Kultur der Perfektion
Einfach perfekt – zwei Worte die sich widersprechen, denn perfekt ist nie einfach. Ein Randerlebnis in der Flensburger Fußgängerzone ließ mich vor den Weihnachtstagen über die Kultur der Perfektion nachdenken, die uns täglich von Plakatwänden, aus dem Werbefernsehen und sogar von Facebook-Seiten anstrahlt.
„Klickklack.“ – „ Klickklack.“ – Das Auslösegeräusch einer Handykamera neben mir machte mich neugierig. War es wieder so einer dieser lästigen Paparazzi oder nur ein interessierter Tourist? Natürlich nicht! Ein junges Mädchen stand neben mir und arbeitete konzentriert an einem perfekten Selfie. Dabei verzog ihren geschminkten Mund zur Andeutung eines Lächelns, zog sich noch flugs ein paar Strähnen von der Stirn, und dann war es wieder da, das „Klickklack, Klickklack“!
Mehrmals wiederholte sich diese Prozedur, der Weihnachtsmarkt in der Flensburger Fußgängerzone gab die perfekte Kulisse. Nach jeder Selfie-Serie wischte die junge Frau mit bangem Blick über das Display, bis sie sich für ein Bild entschied und es offenbar online verarbeitete. Ihr bemühtes Posieren für ihr perfektes Bild stellte einen künstlich erzeugten Moment dar, der natürlich wirken sollte. So wie die Make-Up-Industrie den absurden Trend entwickelt hat, sich „nude“ zu schminken. Schmink dich, so dass du aussiehst, als seist du gar nicht geschminkt. Ah ja. – Klar!
In der Adventszeit gab es viele Anlässe, perfekt sein zu wollen. Perfekte Geschenke aussuchen, ein perfektes Essen zubereiten, die Wohnung oder das Haus perfekt dekorieren, ein perfekter Gastgeber für den Weihnachtsbesuch sein zu wollen und am besten vorher noch mindestens ein paar Kilo abnehmen und über Silvester eine perfekte Kurzreise buchen, bevor die Weihnachtstage kommen. Das war ganz schön anstrengend!
Im Grunde weiß man, dass es absolut keinen Spaß macht, perfekt zu sein. Und wie viel größer ist die Enttäuschung, wenn die perfekte dumme Gans nicht knusprig wird, das Geschenk nicht die erhoffte Begeisterung hervorruft oder der Adventskranz am 2. Advent zu nadeln beginnt. Man postet den Weihnachtsbaum – aber nicht die frostigen Gesichter, als es beim Aussuchen in der Plantage zu Meinungsverschiedenheiten kam. Verständlich, aber so entwickeln wir die sozialen Medien zur Plattform der Perfektion. Alle denken, bei allen läuft‘s, nur bei mir nicht.

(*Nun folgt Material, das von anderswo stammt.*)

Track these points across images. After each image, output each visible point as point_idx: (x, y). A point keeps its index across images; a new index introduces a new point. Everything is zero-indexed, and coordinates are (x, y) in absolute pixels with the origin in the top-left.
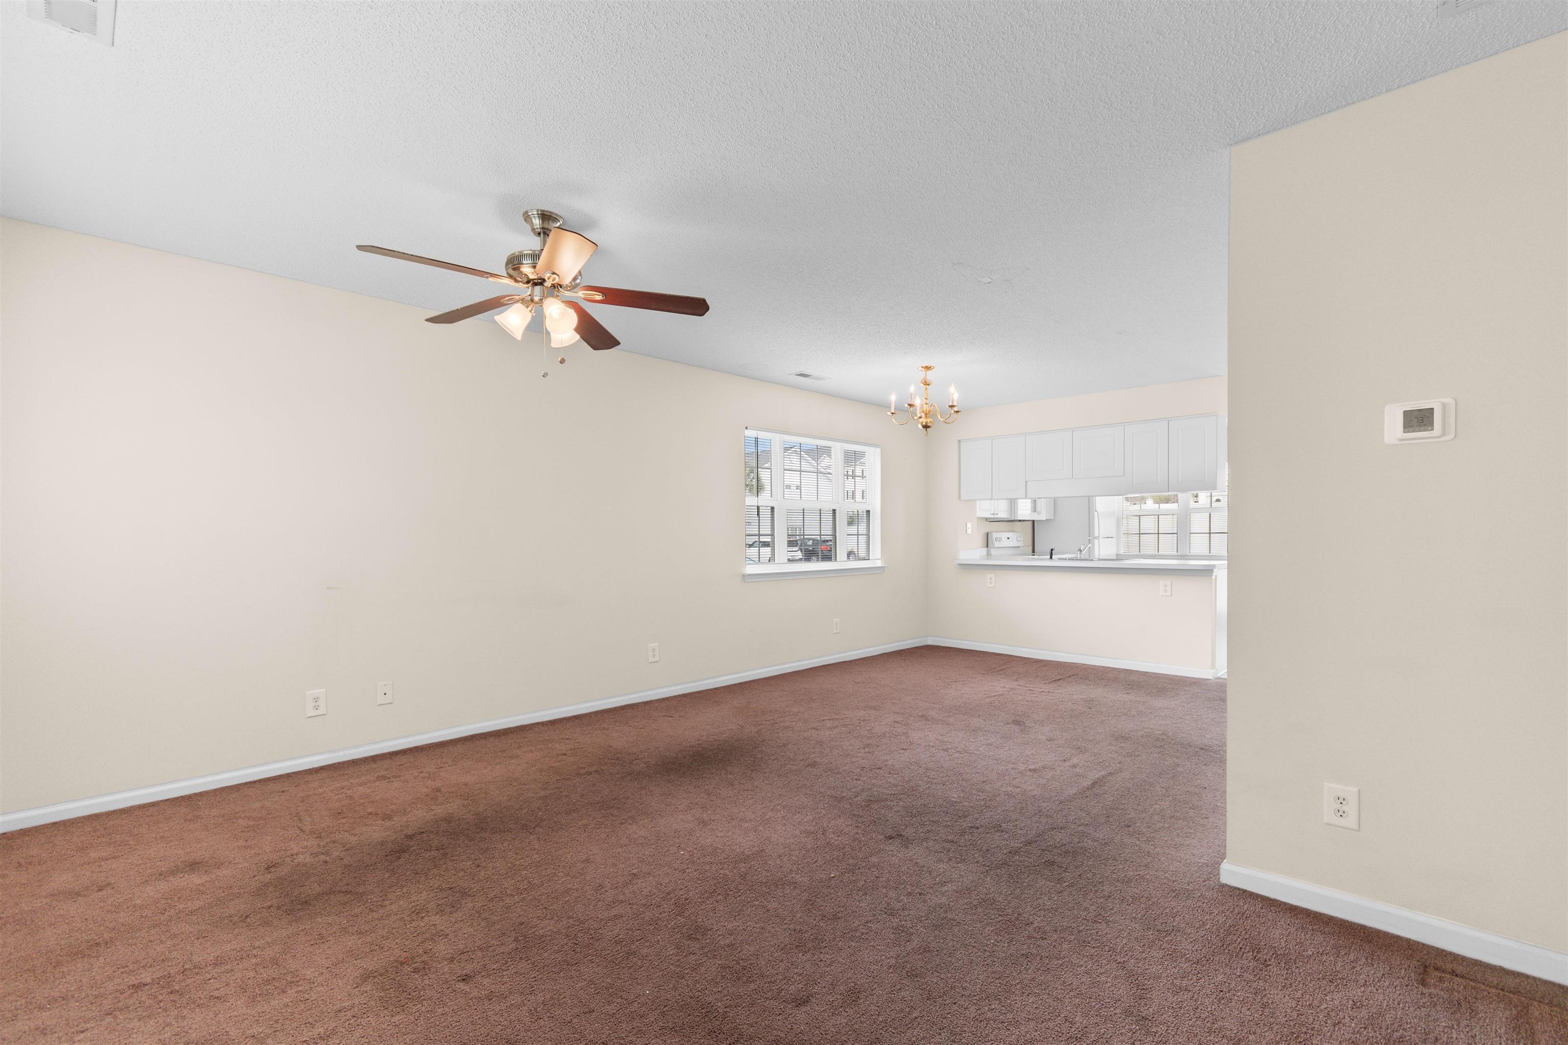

Man hätte im Advent ja mal eine Gegenkultur entwickeln können und dankbar sein, für all das was man hat. Mit dem Wissen, dass Perfektion nichts weiter ist als nur schöner Schein.
Schön sein, so wie man ist, das ist so viel besser als perfekt. Und in 11 Monaten ist es wieder soweit – dann machen wir alles besser und weniger perfekt.